Song by Combustible Edison

from the album Four Rooms soundtrack
- Released: September 26, 1995
- Genre: Neo-lounge, exotica
- Length: 2:35
- Label: Elektra; Asylum;

= Vertigogo =

"Vertigogo" is the title theme for the Four Rooms film soundtrack by Combustible Edison.

It was submitted for consideration for an Academy Award but was ultimately disqualified from consideration because of its incomprehensible lyrical content. The reply by Music Branch Executive Committee chairman stipulated that "A special meeting was held recently for members of the Music Branch Executive Committee to view the video clip of your song and the music cue sheet and vocal lead sheet were carefully followed. The following decision was reached: The song "Vertigogo" was declared ineligible in the Original Song category because the lyric was not intelligible". The rejection stood despite the fact that the band submitted a lyric sheet with their best written approximation of the lyrics.
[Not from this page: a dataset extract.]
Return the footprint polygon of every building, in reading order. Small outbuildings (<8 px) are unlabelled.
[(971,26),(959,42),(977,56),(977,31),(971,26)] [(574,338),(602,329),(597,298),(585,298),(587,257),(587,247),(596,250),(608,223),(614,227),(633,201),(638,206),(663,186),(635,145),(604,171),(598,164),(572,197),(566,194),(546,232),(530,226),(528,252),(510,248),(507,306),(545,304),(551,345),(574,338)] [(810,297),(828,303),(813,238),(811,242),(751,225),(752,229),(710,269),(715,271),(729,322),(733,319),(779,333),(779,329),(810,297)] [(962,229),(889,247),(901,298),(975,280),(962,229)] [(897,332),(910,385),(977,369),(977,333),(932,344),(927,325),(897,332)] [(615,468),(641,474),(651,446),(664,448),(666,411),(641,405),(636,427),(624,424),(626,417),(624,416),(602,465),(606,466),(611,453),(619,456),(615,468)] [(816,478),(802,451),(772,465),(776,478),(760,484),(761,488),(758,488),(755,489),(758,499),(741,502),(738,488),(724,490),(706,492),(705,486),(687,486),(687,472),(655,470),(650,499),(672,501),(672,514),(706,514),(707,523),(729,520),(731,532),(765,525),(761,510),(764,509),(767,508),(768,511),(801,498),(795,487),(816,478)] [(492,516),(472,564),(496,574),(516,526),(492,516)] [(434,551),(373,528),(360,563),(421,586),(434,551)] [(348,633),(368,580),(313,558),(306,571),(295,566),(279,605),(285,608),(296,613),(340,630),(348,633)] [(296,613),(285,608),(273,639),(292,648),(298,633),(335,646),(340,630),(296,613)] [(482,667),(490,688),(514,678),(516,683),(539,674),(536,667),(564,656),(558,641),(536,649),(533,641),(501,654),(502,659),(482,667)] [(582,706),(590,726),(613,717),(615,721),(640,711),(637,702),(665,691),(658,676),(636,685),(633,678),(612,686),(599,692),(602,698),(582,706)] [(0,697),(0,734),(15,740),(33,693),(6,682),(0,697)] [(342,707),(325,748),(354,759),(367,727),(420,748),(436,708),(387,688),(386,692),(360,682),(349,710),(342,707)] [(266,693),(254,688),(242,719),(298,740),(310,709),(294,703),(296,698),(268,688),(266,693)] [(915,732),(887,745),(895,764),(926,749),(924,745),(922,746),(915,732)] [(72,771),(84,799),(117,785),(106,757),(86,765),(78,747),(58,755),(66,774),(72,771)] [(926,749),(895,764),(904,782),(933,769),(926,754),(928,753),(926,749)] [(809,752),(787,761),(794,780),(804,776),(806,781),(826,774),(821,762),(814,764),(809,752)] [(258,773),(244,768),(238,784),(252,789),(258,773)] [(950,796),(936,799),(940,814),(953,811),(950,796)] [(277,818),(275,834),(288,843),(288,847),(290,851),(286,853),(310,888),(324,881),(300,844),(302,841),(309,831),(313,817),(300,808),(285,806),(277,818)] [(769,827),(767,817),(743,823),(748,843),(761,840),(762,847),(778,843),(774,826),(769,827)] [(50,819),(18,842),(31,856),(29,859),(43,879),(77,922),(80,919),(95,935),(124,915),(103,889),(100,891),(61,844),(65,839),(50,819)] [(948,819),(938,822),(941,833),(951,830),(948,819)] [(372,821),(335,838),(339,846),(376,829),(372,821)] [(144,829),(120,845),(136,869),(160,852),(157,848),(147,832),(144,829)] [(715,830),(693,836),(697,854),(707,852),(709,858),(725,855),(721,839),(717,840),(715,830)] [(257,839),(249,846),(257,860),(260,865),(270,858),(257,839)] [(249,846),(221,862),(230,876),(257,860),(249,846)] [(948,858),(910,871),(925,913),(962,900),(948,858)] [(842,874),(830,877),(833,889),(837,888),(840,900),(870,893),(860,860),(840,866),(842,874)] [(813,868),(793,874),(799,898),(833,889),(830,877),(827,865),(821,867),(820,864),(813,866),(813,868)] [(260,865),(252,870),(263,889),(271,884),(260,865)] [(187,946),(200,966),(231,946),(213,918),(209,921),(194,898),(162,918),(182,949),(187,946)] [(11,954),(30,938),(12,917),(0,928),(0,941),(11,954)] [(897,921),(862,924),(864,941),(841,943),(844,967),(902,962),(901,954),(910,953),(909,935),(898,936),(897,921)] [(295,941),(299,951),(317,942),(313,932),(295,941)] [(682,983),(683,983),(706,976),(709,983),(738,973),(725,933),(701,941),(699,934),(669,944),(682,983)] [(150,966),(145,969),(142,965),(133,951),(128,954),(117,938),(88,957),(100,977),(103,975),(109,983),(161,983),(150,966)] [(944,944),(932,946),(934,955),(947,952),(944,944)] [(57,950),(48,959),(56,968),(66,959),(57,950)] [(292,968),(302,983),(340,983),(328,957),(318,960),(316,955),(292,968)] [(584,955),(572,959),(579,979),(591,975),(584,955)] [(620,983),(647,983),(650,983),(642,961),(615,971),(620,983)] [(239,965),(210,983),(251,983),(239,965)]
"Vertigogo" reached top charts in Japan. "Vertigogo" has later appeared as backdrop music on the NPR program This American Life.

=="Vertigogo" in popular culture ==
- "Vertigogo" was used for the soundtrack in the film Four Rooms.
- The song was used as background music on two Surf commercials animated by Airside and first broadcast in 2004. The first one depicting an anthropomorphic sock trying to escape from the washing basket until the lady successfully and finally shoves it into the washing machine. When the lady picks up the empty washing basket, we see another lifelike sock hiding underneath, intent on escaping. The other one (which was slightly more popular than the first one) depicts a red and flushed robin who sees a curly-haired lady pegging out washing, flies onto the washing line, inhales the fresh scents from the detergent, and exhales, becoming white again and flying away, whistling. These two commercials ended in the catchphrase "Look on the bright side".
- "Vertigogo" was used by the French TV show On a tout essayé as the opening theme.
- The song was playing in the car, where Lee's mother sits waiting for her in the parking lot in the film Secretary.
- A Singaporean TV series Three Rooms, also used this song as its intro.
- The song was used as the outro music for The Ron and Fez Show on WJFK.